MADRID, 14 mai (CALPA PARIS) –

Le prix moyen de l’électricité pour les clients au tarif réglementé liés au marché de gros augmentera ce lundi de 40,47% par rapport à ce dimanche, s’établissant à 55,60 euros par mégawattheure (MWh).

Par tranche horaire, le prix minimum, 4,16 euros/MWh, se situera entre 15h00 et 18h00, tandis que le prix maximum se situera entre 21h00 et 22h00, avec 103,50 euros/MWh.

À ce prix moyen du pool s’ajoute la compensation aux compagnies de gaz, qui doit être payée par les consommateurs bénéficiant de la mesure, les consommateurs au tarif régulé (PVPC) ou ceux qui, bien qu’étant sur le marché libre, ont un tarif indexé, mais pour ce lundi, il sera à nouveau à 0 euros/MWh, une situation qui se répète depuis le 27 février.

Le prix moyen de l’électricité jusqu’à présent en mai est d’environ 78,14 euros/MWh, contre 188,15 euros/MWh à la même période l’année dernière.
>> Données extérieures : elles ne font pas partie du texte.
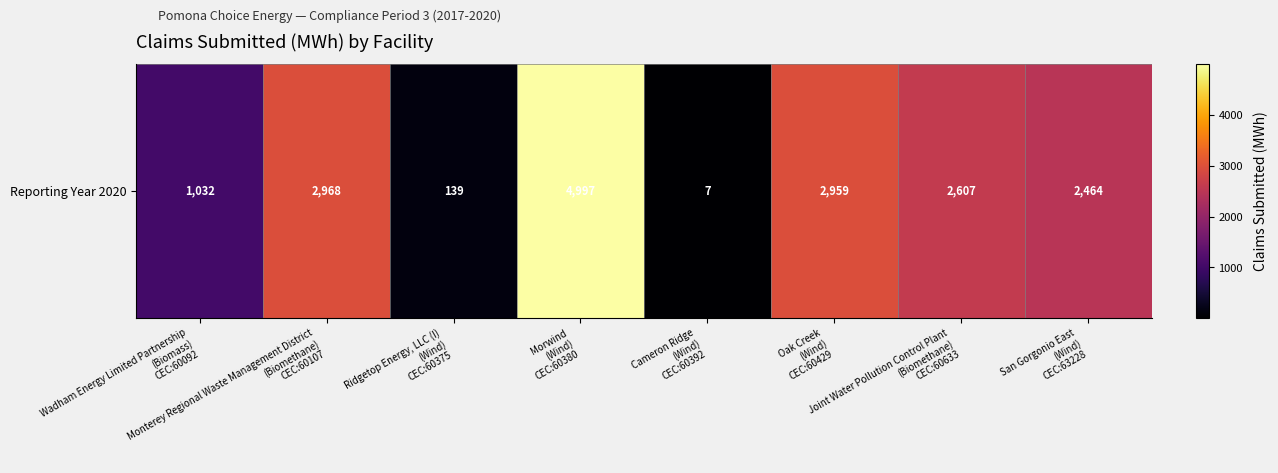

What is the difference between the maximum and minimum values?

4990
La « dérogation ibérique » a été prolongée jusqu’au 31 décembre, suite à l’accord conclu par l’Espagne et le Portugal avec la Commission européenne. Elle est donc prolongée de sept mois, jusqu’à la fin de cette année, et il n’est pas exclu qu’elle soit prolongée plus longtemps si ce cadre est également étendu.

Concrètement, l’accord représente non seulement une extension de la dérogation ibérique déjà appliquée, mais implique également certains ajustements pour l’adapter, comme la référence de prix, qui était jusqu’à présent augmentée de cinq euros par mois, et qui sera désormais plus douce.
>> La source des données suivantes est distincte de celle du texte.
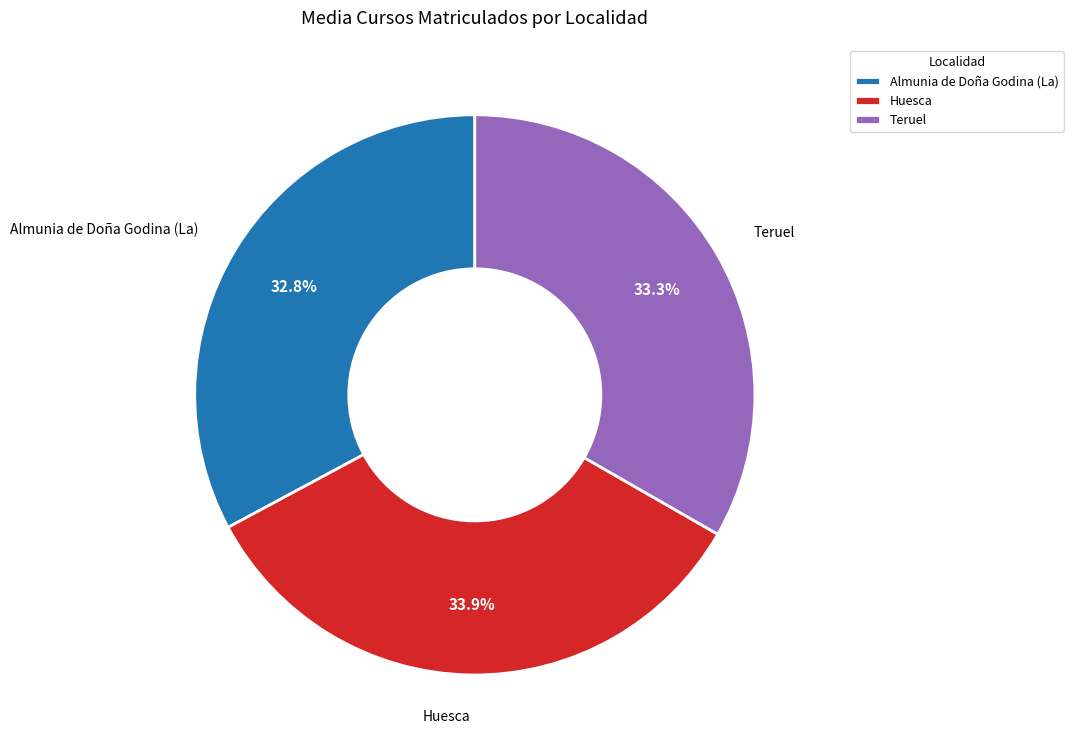

How many segments does this pie chart have?

3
Dans l’accord initial, le prix de référence du gaz susmentionné avait une valeur moyenne de 48,8 euros/MWh : il était de 40 euros/MWh pendant six mois, augmentant ensuite de 5 euros/MWh chaque mois. Aujourd’hui, il augmentera de 1,1 EUR/MWh à partir d’avril, pour finir à 65 EUR/MWh. Pour le mois de mai, la limite est fixée à 57,2 euros/MWh.

A lire aussi  Les aéroports internationaux sont sur le point de retrouver la totalité des passagers d'avant la pandémie cette année.

Actuellement, le mécanisme n’a pas eu d’effet sur les processus d’appariement marginal sur les marchés de gros depuis la fin février, en raison de la chute du prix du gaz naturel en dessous des seuils fixés pour son application, mais, si nécessaire, la prolongation permettra de maintenir un prix raisonnable, moins dépendant de l’évolution du gaz naturel.